Machine-readable electronics designs

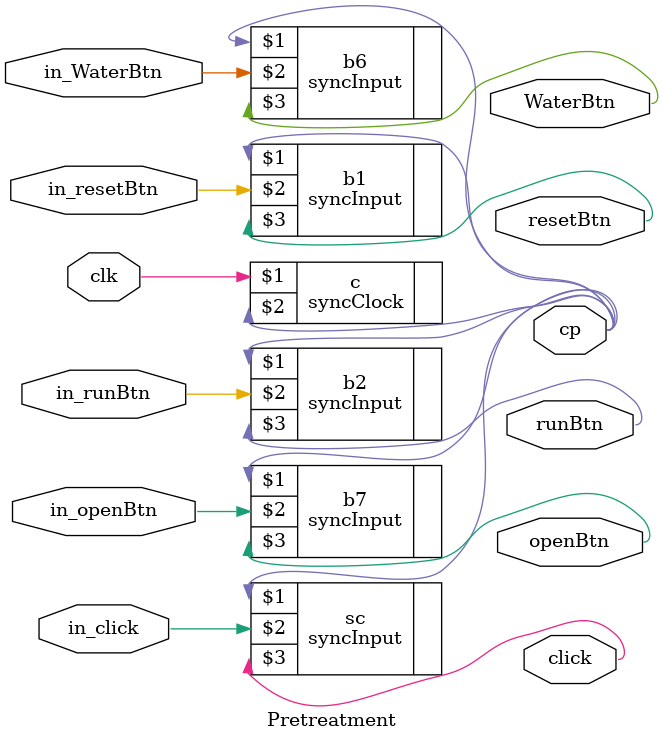
<source format=v>
`timescale 1ns / 1ps
module Pretreatment(
  clk,
  cp,
  in_resetBtn,
  resetBtn,
  in_runBtn,
  runBtn,
  in_WaterBtn,
  WaterBtn,
  in_openBtn,
  openBtn,
  in_click,
  click
);
  input clk;
  output cp;
  input in_resetBtn;
  output resetBtn;
  input in_runBtn;
  output runBtn;
  input in_WaterBtn;
  output WaterBtn;
  input in_openBtn;
  output openBtn;
  input in_click;
  output click;
  
  syncClock c (clk, cp);

  syncInput b1 (cp, in_resetBtn, resetBtn);
  syncInput b2 (cp, in_runBtn, runBtn);
  syncInput b6 (cp, in_WaterBtn, WaterBtn);
  syncInput b7 (cp, in_openBtn, openBtn);
  syncInput sc (cp, in_click, click);
endmodule // Pretreatment
</source>
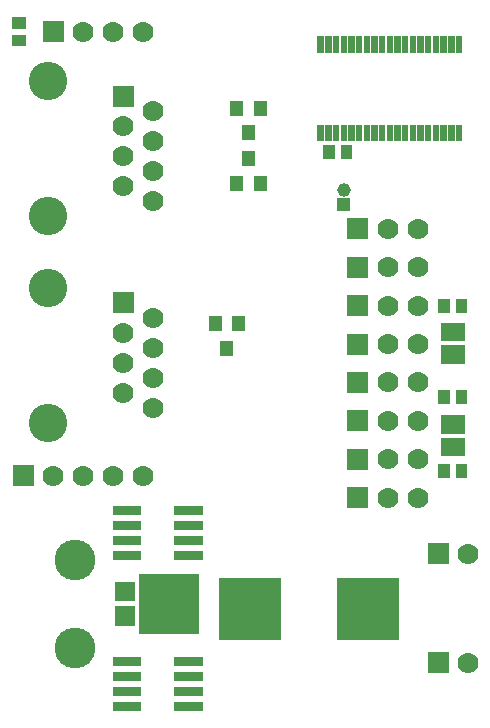
<source format=gbr>
G04 start of page 6 for group -4063 idx -4063 *
G04 Title: (unknown), componentmask *
G04 Creator: pcb 20110918 *
G04 CreationDate: Wed 12 Sep 2012 14:12:35 GMT UTC *
G04 For: rob *
G04 Format: Gerber/RS-274X *
G04 PCB-Dimensions: 165354 236220 *
G04 PCB-Coordinate-Origin: lower left *
%MOIN*%
%FSLAX25Y25*%
%LNTOPMASK*%
%ADD86R,0.0610X0.0610*%
%ADD85R,0.0300X0.0300*%
%ADD84R,0.0440X0.0440*%
%ADD83R,0.0381X0.0381*%
%ADD82R,0.0218X0.0218*%
%ADD81C,0.0453*%
%ADD80C,0.1360*%
%ADD79C,0.1280*%
%ADD78C,0.0700*%
%ADD77C,0.0001*%
G54D77*G36*
X37248Y142201D02*Y135201D01*
X44248D01*
Y142201D01*
X37248D01*
G37*
G54D78*X50748Y133701D03*
G54D79*X15748Y143701D03*
G54D78*X40748Y177598D03*
G54D79*X15748Y167598D03*
G54D78*X50748Y172598D03*
Y103701D03*
X40748Y108701D03*
X50748Y123701D03*
X40748Y128701D03*
Y118701D03*
X50748Y113701D03*
G54D80*X24606Y53149D03*
Y23621D03*
G54D79*X15748Y98701D03*
G54D77*G36*
X3903Y84602D02*Y77602D01*
X10903D01*
Y84602D01*
X3903D01*
G37*
G54D78*X17403Y81102D03*
X27403D03*
X37403D03*
X47403D03*
G54D77*G36*
X115437Y166885D02*Y159885D01*
X122437D01*
Y166885D01*
X115437D01*
G37*
G54D78*X128937Y163385D03*
X138937D03*
G54D77*G36*
X111909Y173779D02*Y169251D01*
X116437D01*
Y173779D01*
X111909D01*
G37*
G36*
X115437Y128500D02*Y121500D01*
X122437D01*
Y128500D01*
X115437D01*
G37*
G36*
Y115704D02*Y108704D01*
X122437D01*
Y115704D01*
X115437D01*
G37*
G54D78*X128937Y125000D03*
X138937D03*
G54D77*G36*
X115437Y141295D02*Y134295D01*
X122437D01*
Y141295D01*
X115437D01*
G37*
G54D78*X128937Y137795D03*
X138937D03*
G54D81*X114173Y176515D03*
G54D77*G36*
X115437Y154090D02*Y147090D01*
X122437D01*
Y154090D01*
X115437D01*
G37*
G54D78*X128937Y150590D03*
X138937D03*
G54D77*G36*
X142169Y22200D02*Y15200D01*
X149169D01*
Y22200D01*
X142169D01*
G37*
G54D78*X155669Y18700D03*
G54D77*G36*
X142169Y58618D02*Y51618D01*
X149169D01*
Y58618D01*
X142169D01*
G37*
G54D78*X155669Y55118D03*
X128937Y112204D03*
X138937D03*
G54D77*G36*
X115437Y102909D02*Y95909D01*
X122437D01*
Y102909D01*
X115437D01*
G37*
G54D78*X128937Y99409D03*
X138937D03*
G54D77*G36*
X115437Y90114D02*Y83114D01*
X122437D01*
Y90114D01*
X115437D01*
G37*
G54D78*X128937Y86614D03*
X138937D03*
G54D77*G36*
X115437Y77318D02*Y70318D01*
X122437D01*
Y77318D01*
X115437D01*
G37*
G54D78*X128937Y73818D03*
X138937D03*
X50748Y192598D03*
X40748Y187598D03*
G54D77*G36*
X13823Y232633D02*Y225633D01*
X20823D01*
Y232633D01*
X13823D01*
G37*
G54D78*X27323Y229133D03*
X37323D03*
X47323D03*
X40748Y197598D03*
G54D77*G36*
X37248Y211098D02*Y204098D01*
X44248D01*
Y211098D01*
X37248D01*
G37*
G54D78*X50748Y202598D03*
Y182598D03*
G54D79*X15748Y212598D03*
G54D82*X109096Y226555D02*Y223209D01*
X106537Y226555D02*Y223209D01*
G54D83*X5422Y232050D02*X6390D01*
X5422Y226216D02*X6390D01*
G54D84*X79133Y132190D02*Y131590D01*
X75233Y123990D02*Y123390D01*
X71333Y132190D02*Y131590D01*
X78580Y178911D02*Y178311D01*
X86380Y178911D02*Y178311D01*
X82480Y187111D02*Y186511D01*
X86380Y203972D02*Y203372D01*
X78580Y203972D02*Y203372D01*
X82480Y195772D02*Y195172D01*
G54D77*G36*
X72697Y46869D02*Y26200D01*
X93366D01*
Y46869D01*
X72697D01*
G37*
G54D85*X38665Y69507D02*X45165D01*
X59165D02*X65665D01*
X38665Y64507D02*X45165D01*
X38665Y59507D02*X45165D01*
X38665Y54507D02*X45165D01*
X59165D02*X65665D01*
X59165Y59507D02*X65665D01*
X59165Y64507D02*X65665D01*
G54D77*G36*
X45965Y48326D02*Y28444D01*
X65847D01*
Y48326D01*
X45965D01*
G37*
G36*
X38091Y45727D02*Y39231D01*
X44587D01*
Y45727D01*
X38091D01*
G37*
G54D85*X59165Y4311D02*X65665D01*
X38665D02*X45165D01*
X59165Y9311D02*X65665D01*
X59165Y14311D02*X65665D01*
X59165Y19311D02*X65665D01*
X38665D02*X45165D01*
X38665Y14311D02*X45165D01*
X38665Y9311D02*X45165D01*
G54D77*G36*
X38091Y37539D02*Y31043D01*
X44587D01*
Y37539D01*
X38091D01*
G37*
G54D83*X115086Y189460D02*Y188492D01*
X109252Y189460D02*Y188492D01*
X153508Y138279D02*Y137311D01*
X147674Y138279D02*Y137311D01*
G54D82*X106537Y197027D02*Y193681D01*
X109096Y197027D02*Y193681D01*
X111655Y197027D02*Y193681D01*
X114214Y197027D02*Y193681D01*
X116773Y197027D02*Y193681D01*
X129568Y197027D02*Y193681D01*
X132127Y197027D02*Y193681D01*
X134686Y197027D02*Y193681D01*
X137245Y197027D02*Y193681D01*
X139804Y197027D02*Y193681D01*
X142363Y197027D02*Y193681D01*
X144922Y197027D02*Y193681D01*
X147481Y197027D02*Y193681D01*
X150040Y197027D02*Y193681D01*
X152599Y197027D02*Y193681D01*
Y226555D02*Y223209D01*
X150040Y226555D02*Y223209D01*
X147481Y226555D02*Y223209D01*
X144922Y226555D02*Y223209D01*
X142363Y226555D02*Y223209D01*
X139804Y226555D02*Y223209D01*
X137245Y226555D02*Y223209D01*
X134686Y226555D02*Y223209D01*
X132127Y226555D02*Y223209D01*
X129568Y226555D02*Y223209D01*
X127009Y226555D02*Y223209D01*
X124450Y226555D02*Y223209D01*
X121891Y226555D02*Y223209D01*
X119332Y226555D02*Y223209D01*
X116773Y226555D02*Y223209D01*
X114214Y226555D02*Y223209D01*
X111655Y226555D02*Y223209D01*
X119332Y197027D02*Y193681D01*
X121891Y197027D02*Y193681D01*
X124450Y197027D02*Y193681D01*
X127009Y197027D02*Y193681D01*
G54D86*X149591Y98187D02*X151591D01*
X149591Y90787D02*X151591D01*
X149591Y128936D02*X151591D01*
X149591Y121536D02*X151591D01*
G54D83*X153508Y107767D02*Y106799D01*
X147674Y107767D02*Y106799D01*
Y83161D02*Y82193D01*
X153508Y83161D02*Y82193D01*
G54D77*G36*
X112067Y46869D02*Y26200D01*
X132736D01*
Y46869D01*
X112067D01*
G37*
M02*

</source>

## WHAT THE TASK REQUIRES
Copy from the entries above each line in which the string "output" can be found.

## ANSWER FOR THE TASK
  output cp;
  output resetBtn;
  output runBtn;
  output WaterBtn;
  output openBtn;
  output click;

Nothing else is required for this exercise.